Instructions to follow:
Put every line of the data below into a numbered list, skipping the blank lines.

Spatial annotation data:
· · · ·

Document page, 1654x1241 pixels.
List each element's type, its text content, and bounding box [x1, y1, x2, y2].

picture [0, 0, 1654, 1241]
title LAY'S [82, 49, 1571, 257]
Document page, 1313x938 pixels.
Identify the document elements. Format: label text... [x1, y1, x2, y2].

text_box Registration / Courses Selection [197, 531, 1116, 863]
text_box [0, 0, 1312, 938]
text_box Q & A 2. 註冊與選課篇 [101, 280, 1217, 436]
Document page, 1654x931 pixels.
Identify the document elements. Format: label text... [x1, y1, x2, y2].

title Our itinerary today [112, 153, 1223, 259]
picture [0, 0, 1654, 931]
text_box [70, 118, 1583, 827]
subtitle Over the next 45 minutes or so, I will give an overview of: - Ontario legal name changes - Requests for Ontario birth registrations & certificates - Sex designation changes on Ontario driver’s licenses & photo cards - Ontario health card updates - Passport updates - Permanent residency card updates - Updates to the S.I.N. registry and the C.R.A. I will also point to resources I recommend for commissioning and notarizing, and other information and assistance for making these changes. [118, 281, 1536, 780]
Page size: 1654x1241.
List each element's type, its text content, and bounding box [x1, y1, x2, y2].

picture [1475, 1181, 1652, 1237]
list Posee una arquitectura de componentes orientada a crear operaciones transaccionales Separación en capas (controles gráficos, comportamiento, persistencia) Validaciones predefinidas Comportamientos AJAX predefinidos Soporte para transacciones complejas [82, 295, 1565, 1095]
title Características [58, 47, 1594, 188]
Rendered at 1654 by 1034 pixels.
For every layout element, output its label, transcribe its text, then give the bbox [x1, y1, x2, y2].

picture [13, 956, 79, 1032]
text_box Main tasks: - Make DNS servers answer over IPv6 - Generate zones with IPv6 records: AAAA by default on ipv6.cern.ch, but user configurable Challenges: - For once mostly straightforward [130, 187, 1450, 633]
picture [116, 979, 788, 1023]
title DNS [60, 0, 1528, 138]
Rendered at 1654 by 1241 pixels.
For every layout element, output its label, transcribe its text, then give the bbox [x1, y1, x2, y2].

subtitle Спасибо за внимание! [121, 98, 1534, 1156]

· · · ·

Exercise answer:
1. Document page, 1654x1241 pixels.
2. List each element's type, its text content, and bounding box [x1, y1, x2, y2].
3. picture [0, 0, 1654, 1241]
4. title LAY'S [82, 49, 1571, 257]
5. Document page, 1313x938 pixels.
6. Identify the document elements. Format: label text... [x1, y1, x2, y2].
7. text_box Registration / Courses Selection [197, 531, 1116, 863]
8. text_box [0, 0, 1312, 938]
9. text_box Q & A 2. 註冊與選課篇 [101, 280, 1217, 436]
10. Document page, 1654x931 pixels.
11. Identify the document elements. Format: label text... [x1, y1, x2, y2].
12. title Our itinerary today [112, 153, 1223, 259]
13. picture [0, 0, 1654, 931]
14. text_box [70, 118, 1583, 827]
15. subtitle Over the next 45 minutes or so, I will give an overview of: - Ontario legal name changes - Requests for Ontario birth registrations & certificates - Sex designation changes on Ontario driver’s licenses & photo cards - Ontario health card updates - Passport updates - Permanent residency card updates - Updates to the S.I.N. registry and the C.R.A. I will also point to resources I recommend for commissioning and notarizing, and other information and assistance for making these changes. [118, 281, 1536, 780]
16. Page size: 1654x1241.
17. List each element's type, its text content, and bounding box [x1, y1, x2, y2].
18. picture [1475, 1181, 1652, 1237]
19. list Posee una arquitectura de componentes orientada a crear operaciones transaccionales Separación en capas (controles gráficos, comportamiento, persistencia) Validaciones predefinidas Comportamientos AJAX predefinidos Soporte para transacciones complejas [82, 295, 1565, 1095]
20. title Características [58, 47, 1594, 188]
21. Rendered at 1654 by 1034 pixels.
22. For every layout element, output its label, transcribe its text, then give the bbox [x1, y1, x2, y2].
23. picture [13, 956, 79, 1032]
24. text_box Main tasks: - Make DNS servers answer over IPv6 - Generate zones with IPv6 records: AAAA by default on ipv6.cern.ch, but user configurable Challenges: - For once mostly straightforward [130, 187, 1450, 633]
25. picture [116, 979, 788, 1023]
26. title DNS [60, 0, 1528, 138]
27. Rendered at 1654 by 1241 pixels.
28. For every layout element, output its label, transcribe its text, then give the bbox [x1, y1, x2, y2].
29. subtitle Спасибо за внимание! [121, 98, 1534, 1156]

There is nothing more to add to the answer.